D’un islam « spécifique » à un islam « paria ».

Parmi quelques 2000 mosquées implantées dans l’Hexagone, «seules une poignée sont dirigées par des imams noirs», rappelle Cheikh Ahmad Ndiéguène, imam de la mosquée Bilal, basée à Marseille. Géré par la Fédération française des associations islamiques d’Afrique, des Comores et des Antilles, le lieu de culte rassemble toutefois, à chaque office, des croyants d’origine maghrébine comme subsaharienne. «La diversité des origines ne doit pas diviser mais rassembler. Malgré des pratiques religieuses hétérogènes d’un groupe à l’autre, la question des races ne se pose pas dans ma mosquée», explique le religieux. Un cas isolé qui confirme la règle ? «Oui, répond Bakary Sambe preuve en est avec le bannissement des pratiques religieuses des afro-musulmans dans certaines mosquées ‘puristes' ». L’un des derniers exemples en date: « l’opposition de certains maghrébins de la ville de Taverny, dans le Val d’Oise, de venir prier dans la mosquée de la confrérie mouride, originaire d’Afrique de l’ouest, tout juste ouverte», relate le chercheur.

Mais pourquoi un tel rejet ? « Ce mépris est très ancré et ancien, note Bakary Sambe, tant dans l’imaginaire collectif, la figure du musulman modèle est celle d’un arabe s’exprimant dans la langue du Coran. Même en France, il est difficile de sortir de ce clivage opposant l’islam arabe ‘authentique’ à un autre, inférieur, cantonné à une image folklorique ». Des clichés que certains Noirs musulmans eux-mêmes ont fini pas intégrer. « Toutefois, d’autres voix s’élèvent également pour s’insurger contre l’appellation même ‘d’islam noir’, en rappelant qu’on ne parle pas systématiquement de ‘christianisme noir’ « , rappelle Bakary Sambepour qui une telle notion reflète une conception paternaliste, voire raciste, des musulmans africains. 

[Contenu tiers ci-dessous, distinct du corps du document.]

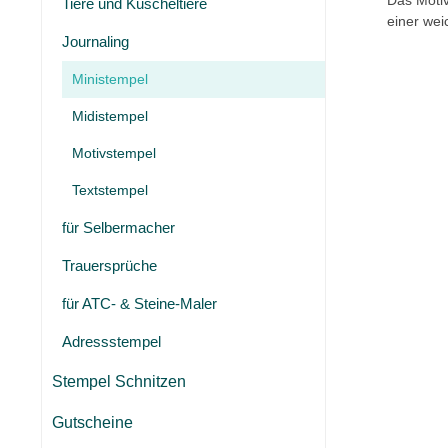
Das Motiv
Tiere und Kuscheltiere
einer wei
Journaling
Ministempel
Midistempel
Motivstempel
Textstempel
für Selbermacher
Trauersprüche
für ATC- & Steine-Maler
Adressstempel
Stempel Schnitzen
Gutscheine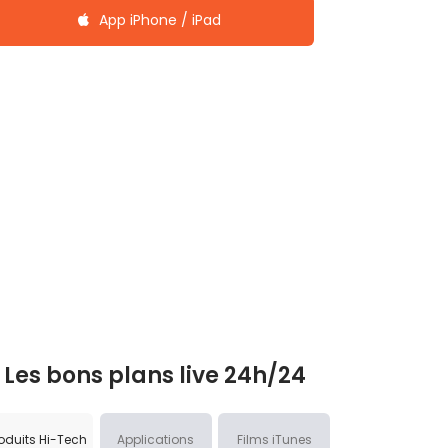
App iPhone / iPad
Les bons plans live 24h/24
oduits Hi-Tech
Applications
Films iTunes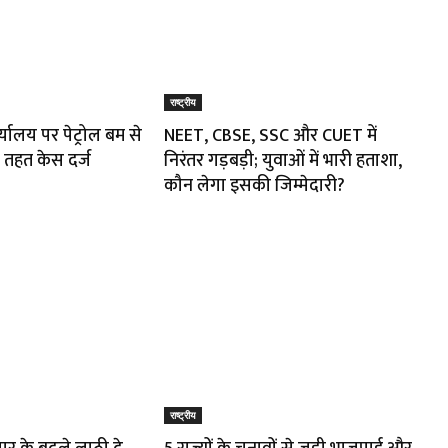
राष्ट्रीय
र्यालय पर पेट्रोल बम से
NEET, CBSE, SSC और CUET में
 तहत केस दर्ज
निरंतर गड़बड़ी; युवाओं में भारी हताशा,
कौन लेगा इसकी जिम्मेदारी?
राष्ट्रीय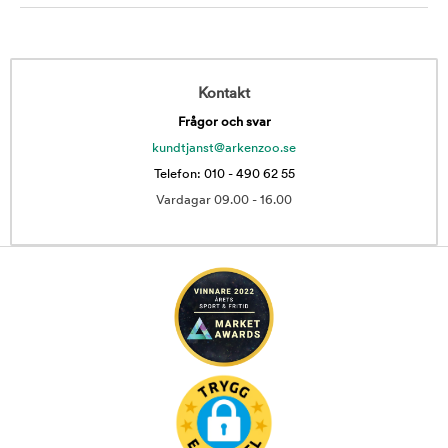
Kontakt
Frågor och svar
kundtjanst@arkenzoo.se
Telefon: 010 - 490 62 55
Vardagar 09.00 - 16.00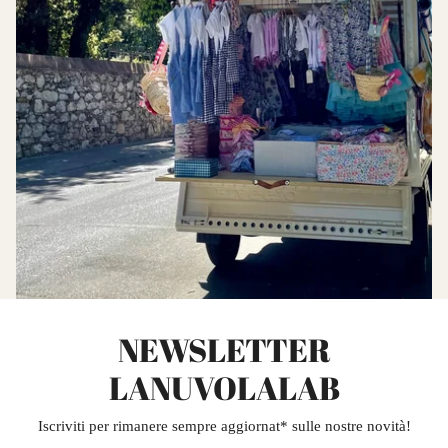
NEWSLETTER
LANUVOLALAB
Iscriviti per rimanere sempre aggiornat* sulle nostre novità!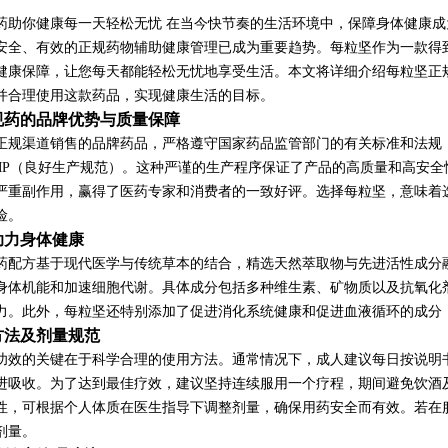
药助你健康每一天轻松无忧 在当今快节奏的生活环境中，保障身体健康
安全、有效的正规药物辅助健康管理已成为重要趋势。每粒坚作为一款得
健康保障，让您每天都能轻松无忧地享受生活。本文将详细介绍每粒坚正
并合理使用这款药品，实现健康生活的目标。
规药的品牌优势与质量保障
正规渠道销售的品牌药品，严格遵守国家药品监管部门的有关标准和法规
MP（良好生产规范）。这种严谨的生产程序保证了产品的高质量和高安
严重副作用，赢得了医药专家和消费者的一致好评。选择每粒坚，意味着
险。
助力身体健康
药配方基于现代医学与传统草本的结合，精选天然萃取物与先进活性成分
身体机能和加速细胞代谢。具体成分包括多种维生素、矿物质以及抗氧化
力。此外，每粒坚还特别添加了促进消化系统健康和促进血液循环的成分
方法及剂量规范
功效的关键在于科学合理的使用方法。通常情况下，成人建议每日按说明
进吸收。为了达到最佳疗效，建议坚持连续服用一个疗程，期间避免饮酒
性，可根据个人体质在医生指导下调整剂量，确保用药安全而有效。若在
剂量。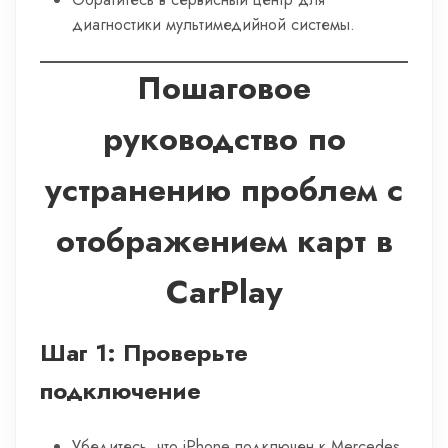
диагностики мультимедийной системы.
Пошаговое
руководство по
устранению проблем с
отображением карт в
CarPlay
Шаг 1: Проверьте
подключение
Убедитесь, что iPhone подключен к Mercedes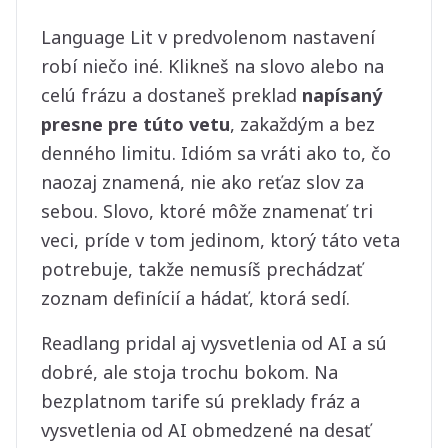
Language Lit v predvolenom nastavení
robí niečo iné. Klikneš na slovo alebo na
celú frázu a dostaneš preklad
napísaný
presne pre túto vetu
, zakaždým a bez
denného limitu. Idióm sa vráti ako to, čo
naozaj znamená, nie ako reťaz slov za
sebou. Slovo, ktoré môže znamenať tri
veci, príde v tom jedinom, ktorý táto veta
potrebuje, takže nemusíš prechádzať
zoznam definícií a hádať, ktorá sedí.
Readlang pridal aj vysvetlenia od AI a sú
dobré, ale stoja trochu bokom. Na
bezplatnom tarife sú preklady fráz a
vysvetlenia od AI obmedzené na desať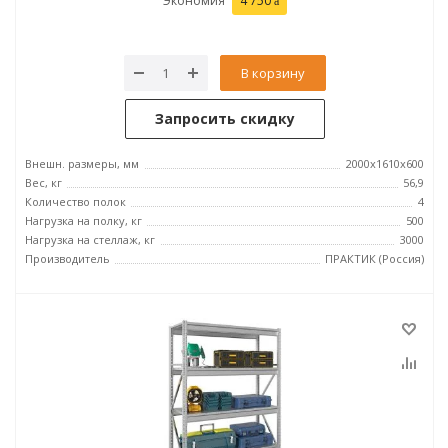
Экономия
4 750
В корзину
Запросить скидку
Внешн. размеры, мм
2000x1610x600
Вес, кг
56,9
Количество полок
4
Нагрузка на полку, кг
500
Нагрузка на стеллаж, кг
3000
Производитель
ПРАКТИК (Россия)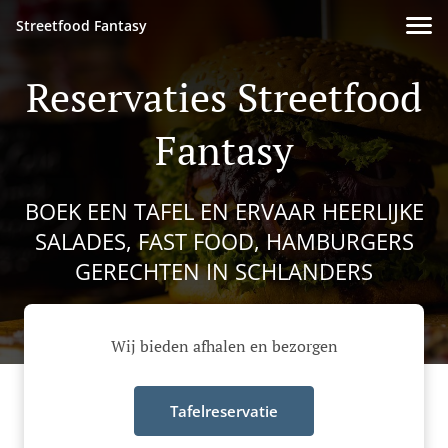
Streetfood Fantasy
Reservaties Streetfood
Fantasy
BOEK EEN TAFEL EN ERVAAR HEERLIJKE
SALADES, FAST FOOD, HAMBURGERS
GERECHTEN IN SCHLANDERS
Wij bieden afhalen en bezorgen
Tafelreservatie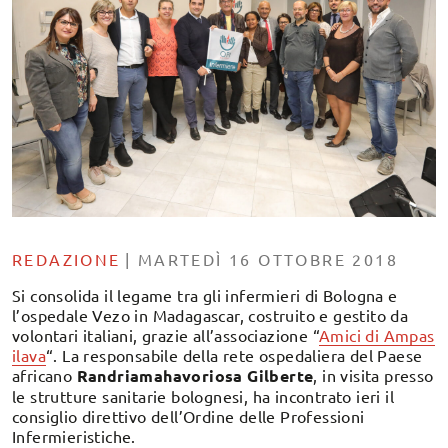
REDAZIONE
|
MARTEDÌ 16 OTTOBRE 2018
Si consolida il legame tra gli infermieri di Bologna e
l’ospedale Vezo in Madagascar, costruito e gestito da
volontari italiani, grazie all’associazione “
Amici di Ampas
ilava
“. La responsabile della rete ospedaliera del Paese
africano
Randriamahavoriosa Gilberte
, in visita presso
le strutture sanitarie bolognesi, ha incontrato ieri il
consiglio direttivo dell’Ordine delle Professioni
Infermieristiche.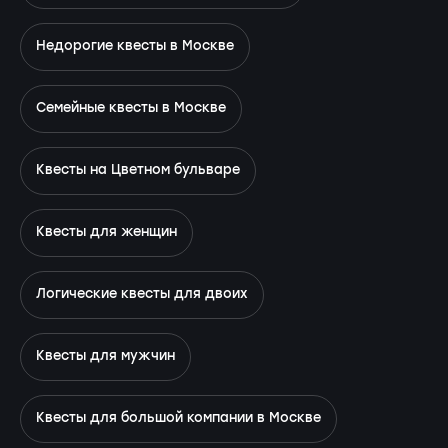
Недорогие квесты в Москве
Семейные квесты в Москве
Квесты на Цветном бульваре
Квесты для женщин
Логические квесты для двоих
Квесты для мужчин
Квесты для большой компании в Москве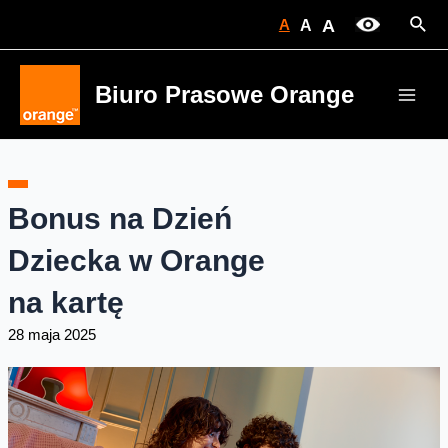
Skip
Sear
A
A
A
to
content
Biuro Prasowe Orange
Main
Men
Bonus na Dzień
Dziecka w Orange
na kartę
28 maja 2025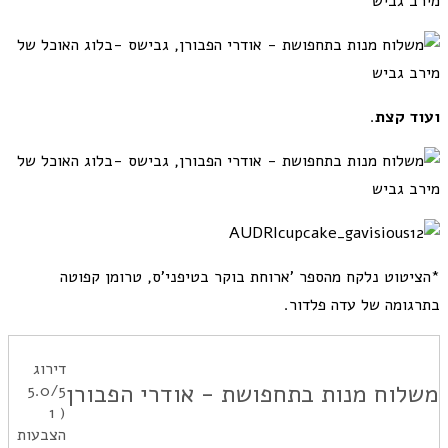
ועוד קצת
.
*הציטוט נלקח מהספר 'ארוחת בוקר בטיפני'ס, טרומן קפוטה
בתרגומה של עדה פלדור.
דירוג
משלוח מנות בתחפושת - אודרי הפבורן
5.0
/5
1
(
הצבעות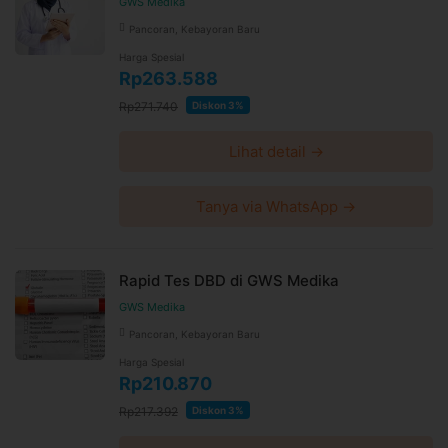
GWS Medika
Pancoran, Kebayoran Baru
Harga Spesial
Rp263.588
Rp271.740
Diskon 3%
Lihat detail →
Tanya via WhatsApp →
Rapid Tes DBD di GWS Medika
GWS Medika
Pancoran, Kebayoran Baru
Harga Spesial
Rp210.870
Rp217.392
Diskon 3%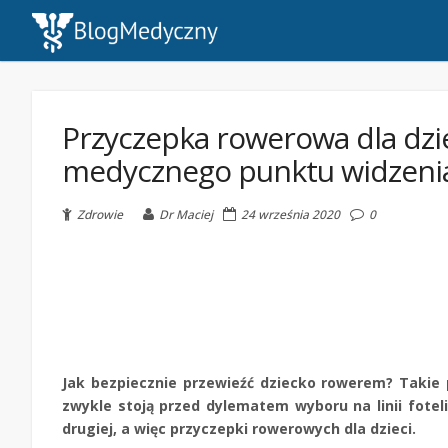
Przyczepka rowerowa dla dzie
medycznego punktu widzeni
Zdrowie
Dr Maciej
24 września 2020
0
Jak bezpiecznie przewieźć dziecko rowerem? Takie 
zwykle stoją przed dylematem wyboru na linii foteli
drugiej, a więc przyczepki rowerowych dla dzieci.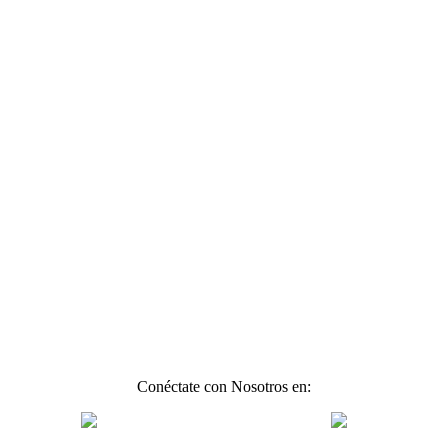
Conéctate con Nosotros en: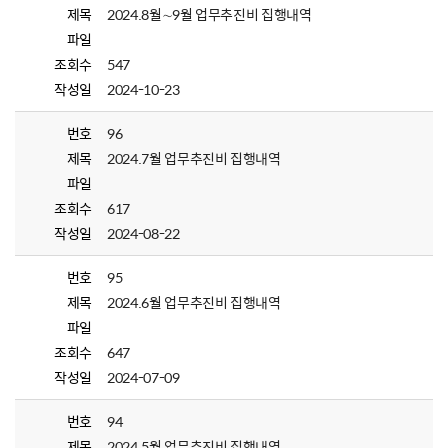
제목
2024.8월∼9월 업무추진비 집행내역
파일
조회수
547
작성일
2024-10-23
번호
96
제목
2024.7월 업무추진비 집행내역
파일
조회수
617
작성일
2024-08-22
번호
95
제목
2024.6월 업무추진비 집행내역
파일
조회수
647
작성일
2024-07-09
번호
94
제목
2024.5월 업무추진비 집행내역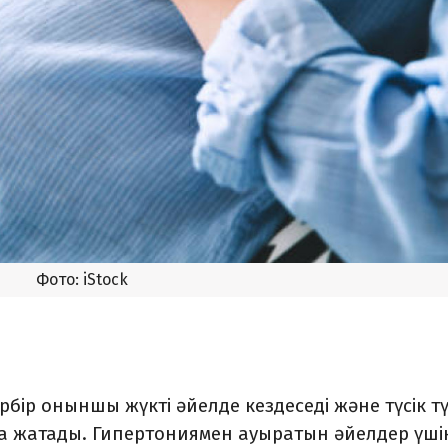
Фото: iStock
ір оныншы жүкті әйелде кездеседі және түсік тү
қа жатады. Гипертониямен ауыратын әйелдер үші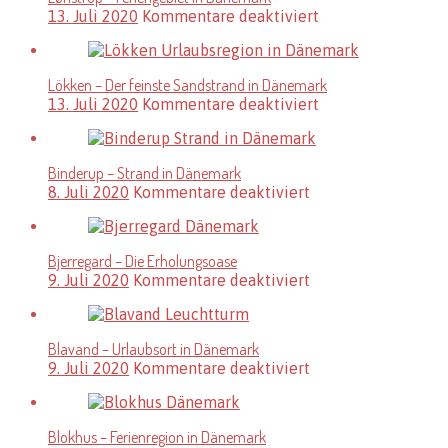
für
13. Juli 2020
Kommentare deaktiviert
Lønstrup
–
Feriengebiet
Lökken – Der feinste Sandstrand in Dänemark
in
für
13. Juli 2020
Kommentare deaktiviert
Dänemark
Lökken
–
Der
Binderup – Strand in Dänemark
feinste
für
8. Juli 2020
Kommentare deaktiviert
Sandstrand
Binderup
in
–
Dänemark
Strand
Bjerregard – Die Erholungsoase
in
für
9. Juli 2020
Kommentare deaktiviert
Dänemark
Bjerregard
–
Die
Blavand – Urlaubsort in Dänemark
Erholungsoase
für
9. Juli 2020
Kommentare deaktiviert
Blavand
–
Urlaubsort
Blokhus – Ferienregion in Dänemark
in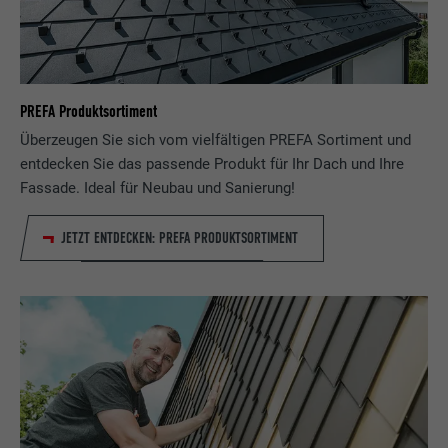
PREFA Produktsortiment
Überzeugen Sie sich vom vielfältigen PREFA Sortiment und
entdecken Sie das passende Produkt für Ihr Dach und Ihre
Fassade. Ideal für Neubau und Sanierung!
JETZT ENTDECKEN: PREFA PRODUKTSORTIMENT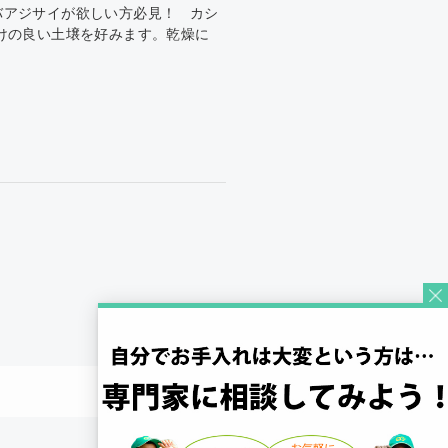
バアジサイが欲しい方必見！ カシ
けの良い土壌を好みます。乾燥に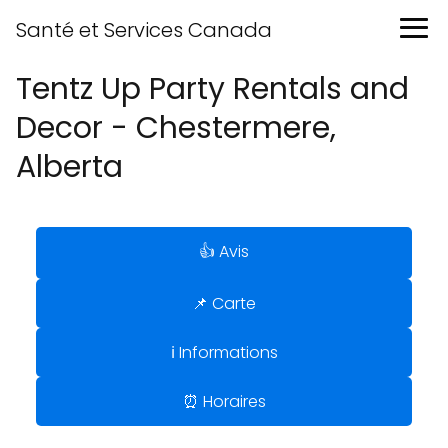
Santé et Services Canada
Tentz Up Party Rentals and
Decor - Chestermere,
Alberta
👍 Avis
📌 Carte
ℹ️ Informations
⏰ Horaires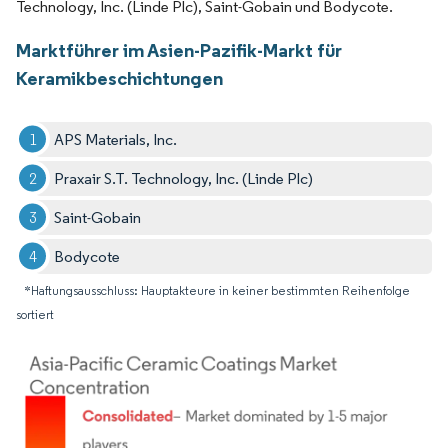
Technology, Inc. (Linde Plc), Saint-Gobain und Bodycote.
Marktführer im Asien-Pazifik-Markt für
Keramikbeschichtungen
APS Materials, Inc.
Praxair S.T. Technology, Inc. (Linde Plc)
Saint-Gobain
Bodycote
*Haftungsausschluss: Hauptakteure in keiner bestimmten Reihenfolge
sortiert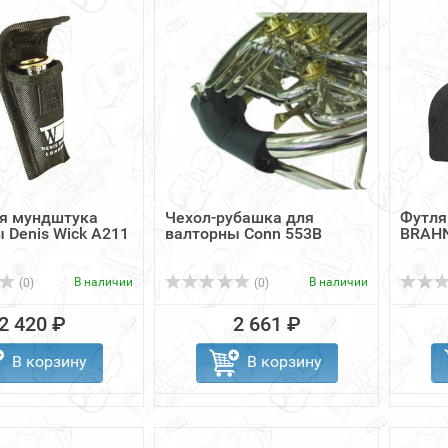
ля мундштука
Чехол-рубашка для
Футля
 Denis Wick A211
валторны Conn 553B
BRAHN
В наличии
В наличии
(0)
(0)
2 420 ₽
2 661 ₽
В корзину
В корзину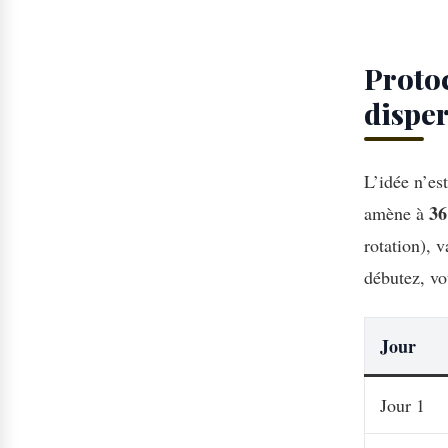
Protoc
dispe
L’idée n’est
36
amène à
rotation), v
débutez, vo
Jour
Jour 1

Place aux courants soufis ?

Un discours que tente de relativiser un ex-imam maghrébin ayant œuvré dans le 93 et voulant garder l’anonymat : «Certes, la mixité entre nos deux communautés n’est pas toujours aisée, mais le problème ne vient pas du racisme, loin s’en faut ! Il s’explique surtout par l’ignorance et la méconnaissance mutuelle entre deux groupes aux histoires, langues, cultures, formes de religiosité et pratiques d’organisation très différentes». Certains signes montrent que la donne pourrait évoluer. Comme l’ouverture progressive de l’islam de France vers certains courants soufis tels que La Tijâniyya largement implanté en France. Exemple probant : depuis 2005, la Grande Mosquée de Lyon accepte qu’y soit organisé le 1er forum national annuel de cette confrérie. « Dans le contexte actuel, l’islam de France a tout intérêt, aujourd’hui, à s’ouvrir vers  cette forme de religiosité plus tolérante »,  veut croire Bakary Sambe.

(Zoom) Europe : un continent aux islams pluriels

Si seize millions de musulmans vivant aujourd’hui en Europe, ils sont loin de former un groupe monolithique. Tant leurs histoires se conjuguent au pluriel. Ainsi, au-delà des présences issues d’anciens pays coloniaux – les 5 à 6 millions de Français musulmans et les 2 millions de Britanniques d’origine pakistanaise et bangladaise – nombre de communautés d’Europe ne constituent en rien des minorités « post-coloniales ». A l’instar des trois millions d’allemands d’origine turque, venus dans les années 60, pour répondre aux besoins de main d’œuvre du pays. Enfin, soulignons surtout, le cas singulier des pays balkaniques, comme la Bosnie et l’Albanie. Tous deux de culture islamique, ils sont peuplés de musulmans d’origine 100 % européenne. Leur présence n’est donc pas le fruit d’immigrations venues des pays du sud. Au contraire, ces slaves de culture et d’histoire se sont librement convertis à l’islam sunnite dès le 15ème siècle, alors que la région était ottomane. Assez pratiquants, ils restent très influencés par la culture occidentale. Leur pratique n’est souvent pas rigoriste et le port du voile n’a jamais été soutenu. Seuls la non consommation de porc et le ramadan sont suivis.